Yurtdışında Uçak Satın Alma Girişimleri
Sakarya Savaşı ile Büyük Taarruz arasındaki yaklaşık bir yıllık sürede, Hava Kuvvetlerinin güçlendirilmesi için de çalışılmıştır. Saffet ARIKAN başkanlığında bir heyet Almanya’ya gönderilmiş ve bu ülkeden 29 adet askeri uçak satın alınmıştır. Dönemin şartları gereği, uçaklar demiryolu ve sonra denizyoluyla, montaj yapılmak üzere Samsun’a getirilmiştir. Ancak, bu uçakların çoğunun uçamaz durumda olduğu ortaya çıkmıştır. Havacı ustaların uğraşlarına rağmen, bu 29 uçaktan sadece 2 adedi tamir edilebilmiş ve cepheye gönderilebilmiştir.

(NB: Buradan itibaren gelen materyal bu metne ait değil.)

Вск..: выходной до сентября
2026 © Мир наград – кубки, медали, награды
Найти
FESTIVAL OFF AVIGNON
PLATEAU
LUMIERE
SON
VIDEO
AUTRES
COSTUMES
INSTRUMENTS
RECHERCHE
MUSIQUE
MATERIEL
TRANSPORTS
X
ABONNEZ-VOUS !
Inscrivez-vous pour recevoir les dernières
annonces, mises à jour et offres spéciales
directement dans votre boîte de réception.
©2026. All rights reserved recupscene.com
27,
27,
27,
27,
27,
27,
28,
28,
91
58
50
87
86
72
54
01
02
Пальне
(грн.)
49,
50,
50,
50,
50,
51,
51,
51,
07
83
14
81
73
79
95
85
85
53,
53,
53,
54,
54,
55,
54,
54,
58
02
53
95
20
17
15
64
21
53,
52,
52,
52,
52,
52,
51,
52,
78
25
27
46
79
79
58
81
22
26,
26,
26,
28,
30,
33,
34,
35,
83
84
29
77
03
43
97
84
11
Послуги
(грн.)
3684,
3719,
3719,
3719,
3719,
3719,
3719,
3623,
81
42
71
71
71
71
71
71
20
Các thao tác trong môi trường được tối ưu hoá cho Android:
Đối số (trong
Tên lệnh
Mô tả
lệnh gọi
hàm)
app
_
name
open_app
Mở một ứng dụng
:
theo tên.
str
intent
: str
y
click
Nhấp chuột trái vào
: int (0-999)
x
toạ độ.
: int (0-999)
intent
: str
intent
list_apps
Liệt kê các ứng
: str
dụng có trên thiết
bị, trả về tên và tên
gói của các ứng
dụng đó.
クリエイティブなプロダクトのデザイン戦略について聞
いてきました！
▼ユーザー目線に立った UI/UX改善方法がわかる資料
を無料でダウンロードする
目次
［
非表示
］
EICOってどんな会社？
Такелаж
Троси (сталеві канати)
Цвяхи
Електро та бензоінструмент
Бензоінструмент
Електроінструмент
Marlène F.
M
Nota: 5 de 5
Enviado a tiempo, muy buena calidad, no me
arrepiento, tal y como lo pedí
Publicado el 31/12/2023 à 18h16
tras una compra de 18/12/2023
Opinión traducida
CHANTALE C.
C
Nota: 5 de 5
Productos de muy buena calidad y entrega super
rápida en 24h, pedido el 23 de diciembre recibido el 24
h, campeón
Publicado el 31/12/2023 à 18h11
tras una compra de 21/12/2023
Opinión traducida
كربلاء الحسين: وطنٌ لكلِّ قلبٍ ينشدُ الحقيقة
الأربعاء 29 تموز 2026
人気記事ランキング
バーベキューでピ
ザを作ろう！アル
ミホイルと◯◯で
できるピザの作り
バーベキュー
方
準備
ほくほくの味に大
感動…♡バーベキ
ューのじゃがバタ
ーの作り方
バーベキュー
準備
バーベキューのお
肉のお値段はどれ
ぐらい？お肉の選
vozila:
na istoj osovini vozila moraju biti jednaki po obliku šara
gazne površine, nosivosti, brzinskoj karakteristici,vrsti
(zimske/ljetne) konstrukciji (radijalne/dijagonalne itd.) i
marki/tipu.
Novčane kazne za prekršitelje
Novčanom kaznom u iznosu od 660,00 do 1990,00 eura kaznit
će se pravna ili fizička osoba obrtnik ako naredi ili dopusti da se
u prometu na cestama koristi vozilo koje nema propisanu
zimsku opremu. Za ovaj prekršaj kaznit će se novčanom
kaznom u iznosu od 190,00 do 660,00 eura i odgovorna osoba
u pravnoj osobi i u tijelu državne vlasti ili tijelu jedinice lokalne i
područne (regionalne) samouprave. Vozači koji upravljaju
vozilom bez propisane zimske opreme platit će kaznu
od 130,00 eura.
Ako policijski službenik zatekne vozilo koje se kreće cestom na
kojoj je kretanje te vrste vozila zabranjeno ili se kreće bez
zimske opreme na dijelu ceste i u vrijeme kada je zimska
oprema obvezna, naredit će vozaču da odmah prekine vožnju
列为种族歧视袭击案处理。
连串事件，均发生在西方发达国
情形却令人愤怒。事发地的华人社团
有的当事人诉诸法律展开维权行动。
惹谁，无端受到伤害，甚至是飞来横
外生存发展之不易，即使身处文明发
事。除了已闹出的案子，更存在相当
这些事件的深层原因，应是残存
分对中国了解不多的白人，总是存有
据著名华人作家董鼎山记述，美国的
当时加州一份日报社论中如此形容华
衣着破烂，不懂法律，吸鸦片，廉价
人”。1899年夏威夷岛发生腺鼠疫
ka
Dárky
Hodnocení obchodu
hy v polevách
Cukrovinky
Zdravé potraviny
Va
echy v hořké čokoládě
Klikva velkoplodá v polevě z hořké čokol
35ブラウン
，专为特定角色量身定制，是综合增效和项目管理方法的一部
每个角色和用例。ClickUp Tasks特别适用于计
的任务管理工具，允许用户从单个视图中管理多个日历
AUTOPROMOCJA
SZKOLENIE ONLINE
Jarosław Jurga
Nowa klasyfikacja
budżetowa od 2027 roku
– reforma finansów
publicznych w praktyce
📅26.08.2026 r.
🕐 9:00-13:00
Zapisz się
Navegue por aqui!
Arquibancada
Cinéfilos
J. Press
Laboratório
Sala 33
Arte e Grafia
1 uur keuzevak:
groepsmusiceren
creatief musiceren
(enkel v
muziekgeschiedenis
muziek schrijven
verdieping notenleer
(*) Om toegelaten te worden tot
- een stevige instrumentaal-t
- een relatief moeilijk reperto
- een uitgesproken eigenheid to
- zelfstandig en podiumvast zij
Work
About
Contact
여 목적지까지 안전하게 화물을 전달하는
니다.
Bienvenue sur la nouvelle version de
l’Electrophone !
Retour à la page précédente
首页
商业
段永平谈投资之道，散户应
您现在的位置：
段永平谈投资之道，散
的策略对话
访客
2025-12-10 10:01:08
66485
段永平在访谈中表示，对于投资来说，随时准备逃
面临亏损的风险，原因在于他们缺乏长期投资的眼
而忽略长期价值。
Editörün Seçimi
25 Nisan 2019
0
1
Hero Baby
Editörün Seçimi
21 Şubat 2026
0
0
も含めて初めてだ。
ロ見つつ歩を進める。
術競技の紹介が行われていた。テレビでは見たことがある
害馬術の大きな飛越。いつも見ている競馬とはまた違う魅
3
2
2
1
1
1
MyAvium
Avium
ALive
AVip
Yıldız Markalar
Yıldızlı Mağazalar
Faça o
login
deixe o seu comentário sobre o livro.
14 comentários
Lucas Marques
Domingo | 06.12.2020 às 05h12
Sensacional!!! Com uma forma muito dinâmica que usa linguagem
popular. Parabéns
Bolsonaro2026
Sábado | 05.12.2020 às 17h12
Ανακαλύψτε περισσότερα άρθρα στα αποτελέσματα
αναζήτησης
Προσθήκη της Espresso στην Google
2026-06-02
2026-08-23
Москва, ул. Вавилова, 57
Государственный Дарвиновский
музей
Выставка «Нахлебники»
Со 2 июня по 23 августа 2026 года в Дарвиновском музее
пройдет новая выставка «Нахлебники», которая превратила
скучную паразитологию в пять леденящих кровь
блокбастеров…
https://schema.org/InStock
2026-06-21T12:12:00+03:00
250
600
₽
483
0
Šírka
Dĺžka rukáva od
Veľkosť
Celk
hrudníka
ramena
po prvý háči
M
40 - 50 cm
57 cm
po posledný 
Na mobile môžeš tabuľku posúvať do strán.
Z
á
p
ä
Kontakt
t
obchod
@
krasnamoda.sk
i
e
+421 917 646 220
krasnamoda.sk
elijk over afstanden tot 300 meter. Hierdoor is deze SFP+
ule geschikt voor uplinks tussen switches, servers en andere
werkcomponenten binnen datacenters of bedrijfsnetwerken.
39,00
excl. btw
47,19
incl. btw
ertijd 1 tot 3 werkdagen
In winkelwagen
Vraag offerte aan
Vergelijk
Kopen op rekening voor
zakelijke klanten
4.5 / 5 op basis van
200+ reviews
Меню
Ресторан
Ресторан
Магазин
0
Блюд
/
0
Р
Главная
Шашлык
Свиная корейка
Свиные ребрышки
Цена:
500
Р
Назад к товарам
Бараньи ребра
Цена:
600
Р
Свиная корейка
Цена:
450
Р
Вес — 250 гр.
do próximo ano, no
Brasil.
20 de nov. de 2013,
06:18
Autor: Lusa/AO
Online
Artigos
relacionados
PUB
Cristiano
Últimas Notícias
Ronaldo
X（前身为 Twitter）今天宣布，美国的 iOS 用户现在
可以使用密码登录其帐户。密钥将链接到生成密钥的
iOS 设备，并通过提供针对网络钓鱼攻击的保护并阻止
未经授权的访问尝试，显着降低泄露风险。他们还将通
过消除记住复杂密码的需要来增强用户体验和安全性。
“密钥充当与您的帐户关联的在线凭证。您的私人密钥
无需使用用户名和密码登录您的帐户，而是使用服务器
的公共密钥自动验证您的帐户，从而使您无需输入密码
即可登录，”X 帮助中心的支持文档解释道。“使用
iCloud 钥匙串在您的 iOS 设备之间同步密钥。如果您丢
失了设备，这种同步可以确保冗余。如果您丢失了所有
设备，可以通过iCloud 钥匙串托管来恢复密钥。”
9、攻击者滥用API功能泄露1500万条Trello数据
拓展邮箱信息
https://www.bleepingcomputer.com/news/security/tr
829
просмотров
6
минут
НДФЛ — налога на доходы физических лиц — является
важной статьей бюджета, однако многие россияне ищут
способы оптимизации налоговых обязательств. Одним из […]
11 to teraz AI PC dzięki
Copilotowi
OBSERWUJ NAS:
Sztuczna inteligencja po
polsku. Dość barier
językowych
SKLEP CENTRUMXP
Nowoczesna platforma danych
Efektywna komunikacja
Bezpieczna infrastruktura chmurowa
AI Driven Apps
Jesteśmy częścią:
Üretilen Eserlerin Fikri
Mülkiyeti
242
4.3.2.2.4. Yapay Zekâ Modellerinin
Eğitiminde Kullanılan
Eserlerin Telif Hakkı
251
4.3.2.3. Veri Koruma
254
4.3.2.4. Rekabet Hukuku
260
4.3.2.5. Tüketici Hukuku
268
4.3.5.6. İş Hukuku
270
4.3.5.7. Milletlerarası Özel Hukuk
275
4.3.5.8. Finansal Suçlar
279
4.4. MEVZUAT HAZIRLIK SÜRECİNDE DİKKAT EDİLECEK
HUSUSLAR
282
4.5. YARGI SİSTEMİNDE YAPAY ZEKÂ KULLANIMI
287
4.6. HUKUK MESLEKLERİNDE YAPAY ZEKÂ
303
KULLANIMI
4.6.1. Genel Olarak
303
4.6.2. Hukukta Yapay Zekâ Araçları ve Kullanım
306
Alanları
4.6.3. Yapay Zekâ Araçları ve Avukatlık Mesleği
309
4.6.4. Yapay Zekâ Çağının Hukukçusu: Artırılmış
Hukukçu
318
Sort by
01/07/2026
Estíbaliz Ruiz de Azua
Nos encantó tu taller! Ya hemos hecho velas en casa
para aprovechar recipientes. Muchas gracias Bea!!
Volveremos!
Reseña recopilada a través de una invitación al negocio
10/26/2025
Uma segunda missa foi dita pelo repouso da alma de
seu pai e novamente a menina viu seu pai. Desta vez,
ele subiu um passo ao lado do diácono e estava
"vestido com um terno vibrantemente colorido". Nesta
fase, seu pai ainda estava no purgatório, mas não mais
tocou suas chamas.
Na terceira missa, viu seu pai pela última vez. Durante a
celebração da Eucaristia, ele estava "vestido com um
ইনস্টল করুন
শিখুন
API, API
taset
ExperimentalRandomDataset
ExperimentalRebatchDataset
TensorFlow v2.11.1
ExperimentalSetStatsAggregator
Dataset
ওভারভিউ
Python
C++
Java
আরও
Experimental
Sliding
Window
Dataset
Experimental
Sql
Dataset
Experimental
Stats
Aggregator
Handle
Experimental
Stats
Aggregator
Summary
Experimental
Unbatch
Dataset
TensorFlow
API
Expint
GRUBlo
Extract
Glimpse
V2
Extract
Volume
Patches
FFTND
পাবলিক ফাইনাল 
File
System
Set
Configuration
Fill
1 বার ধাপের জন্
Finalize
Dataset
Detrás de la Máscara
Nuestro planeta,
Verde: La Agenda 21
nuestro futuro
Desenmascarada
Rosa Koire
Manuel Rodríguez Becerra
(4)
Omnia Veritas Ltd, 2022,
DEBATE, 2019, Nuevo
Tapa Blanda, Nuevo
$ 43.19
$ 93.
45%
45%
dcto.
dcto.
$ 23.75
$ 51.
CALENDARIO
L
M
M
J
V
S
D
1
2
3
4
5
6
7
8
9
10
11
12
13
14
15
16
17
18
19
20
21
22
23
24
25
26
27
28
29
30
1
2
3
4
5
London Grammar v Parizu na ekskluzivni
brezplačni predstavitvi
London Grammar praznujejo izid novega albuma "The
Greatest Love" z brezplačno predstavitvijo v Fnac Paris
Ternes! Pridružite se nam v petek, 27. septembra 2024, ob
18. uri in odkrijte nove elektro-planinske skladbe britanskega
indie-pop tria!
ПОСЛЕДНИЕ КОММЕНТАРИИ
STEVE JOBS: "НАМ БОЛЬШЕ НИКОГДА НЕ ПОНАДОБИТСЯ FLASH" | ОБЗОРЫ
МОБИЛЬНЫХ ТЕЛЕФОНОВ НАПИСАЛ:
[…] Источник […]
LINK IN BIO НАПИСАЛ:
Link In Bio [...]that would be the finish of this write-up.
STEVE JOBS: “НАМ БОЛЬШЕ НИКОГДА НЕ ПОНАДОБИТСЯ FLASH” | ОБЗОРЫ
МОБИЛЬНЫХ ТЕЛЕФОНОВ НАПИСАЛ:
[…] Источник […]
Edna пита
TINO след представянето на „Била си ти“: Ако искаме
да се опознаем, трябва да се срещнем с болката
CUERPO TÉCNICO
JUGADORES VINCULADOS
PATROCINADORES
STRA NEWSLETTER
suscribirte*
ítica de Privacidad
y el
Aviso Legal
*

Fransa ile yapılan Ankara Antlaşması sonrasında ilişkilerin iyileşmesiyle birlikte, bu ülkeden önce 35 adet harp ve keşif tayyaresi alınmasına yönelik bir girişimde bulunulmuştur. TBMM’nin 12 Mart 1922 tarihinde bu uçakların alımına onay vermesine rağmen, satın almalar gerçekleşmemiştir. Bununla birlikte iki Fransız vatandaşının sahip olduğu bir şirkete ait 10 adet uçak, yedek motorları ve malzemeleriyle birlikte, teslim alınmıştır. Bu uçakları her ne kadar kadastro uçağı olsalar da imkanlar dahilinde bunlardan keşif görevleri için istifade edilmiştir.
Bu dönemde İtalyanlardan, 10 Eylül 1921 tarihinde bu ülkeyle yapılan görüşmelerin olumlu neticelenmesi üzerine, 20 adet Spad tipi av uçağı satın alınmıştır. Bu uçaklar İtalya’dan gemiyle Mersin limanına, oradan da Konya tayyare istasyonuna intikal ettirilmiştir.
Millî Mücadelenin uçak ihtiyacını karşılamak için iki örnek girişim olmuştur. Bunlardan birincisi, 174. Alayın subayları kendi aralarında para toplamışlar, maaşlarından gönüllü olarak kestirdikleri paralarla ülke savunması için bir uçak satın alıp, orduya hediye etmişlerdir. Bu uçakla birlikte, yine Erzurumlu iş adamı Nazif Beyin aldığı üç uçak da ordunun uçak ihtiyacının karşılanmasında önemli bir destek olmuştur. Bu uçaklar, İtalyan malı, FIAT R-II tipinde, iki kişilik ve silah keşif uçaklarıydı.
Büyük taarruzun hazırlık safhasında, Türk ordusunun tayyare birliklerinin ihtiyaç duyduğu uçak malzemelerinin tedariki de önem arz etmiştir. Yurtdışından uçak malzemeleri teminine de gayret gösterilmiş, çeşitli yollardan yurda sokulan malzemelerle eldeki kırık-dökük durumdaki uçakların uçabilir olması için onarılmasına çalışılmıştır. Bu arada ortaya çıkan uçak yakıtı sorunu iki yoldan, Rusya ve İtalya’dan satın almamlar suretiyle halledilebilmiştir. Ayrıca, yurtdışından uçak bombası temin edilemediğinden, 7,5 kg’lık top mermilerinden uçak bombası yapılarak, iptidai şartlarda düşmanla mücadele edilmek zorunda kalınmıştır.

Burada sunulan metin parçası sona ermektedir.